**Data provided:**
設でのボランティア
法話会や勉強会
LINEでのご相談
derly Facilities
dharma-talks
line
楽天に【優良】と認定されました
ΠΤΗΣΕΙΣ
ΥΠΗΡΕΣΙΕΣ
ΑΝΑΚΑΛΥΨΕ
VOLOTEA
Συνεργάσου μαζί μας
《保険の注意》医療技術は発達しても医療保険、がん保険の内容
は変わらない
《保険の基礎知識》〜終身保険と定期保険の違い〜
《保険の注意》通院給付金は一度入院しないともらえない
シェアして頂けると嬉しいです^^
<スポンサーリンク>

**Work task:**
Nothing but the lines from the one holding "Συνεργάσου μαζί μας" to the end of the entries should be output, each exactly as it appears.

**Written answer:**
Συνεργάσου μαζί μας
《保険の注意》医療技術は発達しても医療保険、がん保険の内容
は変わらない
《保険の基礎知識》〜終身保険と定期保険の違い〜
《保険の注意》通院給付金は一度入院しないともらえない
シェアして頂けると嬉しいです^^
<スポンサーリンク>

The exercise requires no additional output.